MANILA, Philippines - Magistrates of the Sandiganbayan 2nd Division are in hot water for approving a controversial plea bargaining agreement between the Office of the Ombudsman and former military comptroller Maj. Gen. Carlos Garcia, who is facing plunder charges.
Anti-corruption advocates Risa Hontiveros, Leah Navarro and retired Brigadier General Danilo Lim filed Wednesday a joint complaint-affidavit before Justice Secretary Leila De Lima accusing Sandiganbayan justices Edilberto G. Sandoval, Teresita V. Diaz-Baldos and Samuel R. Martires of issuing an unjust order over its decision granting approval on the Garcia plea bargain agreement.
In the complaint, the three justices are accused of "knowingly and willfully" issuing an interlocutory order that violates Article 206 of the Revised Penal Code.
Article 206 states that any judge who shall knowingly render an unjust interlocutory order or decree shall suffer the penalty of arresto mayor in its minimum period and suspension. "But if he shall have acted by reason of inexcusable negligence or ignorance and the interlocutory order or decree be manifestly unjust, the penalty shall be suspension," the article states.
The complainants stressed how the plea bargain deal was “patently irregular" especially since the accused was only made to return P135 million of a reported P303 million in plundered wealth.
They said the plea bargaining agreement failed to secure the consent of the offended party, which is the Armed Forces of the Philippines.
They also noted the "undue haste in the approval of the agreement" as it was approved on the day the resignation of former Ombudsman Merceditas Guttierrez took effect. This prevented Gutierrez's replacement from questioning the deal.
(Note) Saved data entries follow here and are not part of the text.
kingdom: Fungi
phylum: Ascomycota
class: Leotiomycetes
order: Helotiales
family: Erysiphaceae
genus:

"Irregularity is manifest as the deal was executed way beyond arraignment or even pre-trial as provided in Section 2 Rule 116 of the Rules of Court," the complaint said.
Noted Hontiveros: "You don’t need to be a lawyer to know that a patent transgression was committed by the justices in approving a defective agreement. Binargain ang hustisya. Nilako sa mga corrupt. Talong talo ang mamamayan dito."
Meanwhile, Lim said the justices’ decision invites further discord among the ranks of the military.
“The decision is not courting closure and justice; what it is inviting is resentment that could lead to a dangerous political friction within the military establishment. Instead of healing old wounds, the plea bargain deal is adding salt to injury, more so, creating new and deep political abrasions inside the military,” he said.
For her part, Navarro said the filing of a joint complaint against the justices is testimony that they will wage an all-out campaign against plunder and corruption.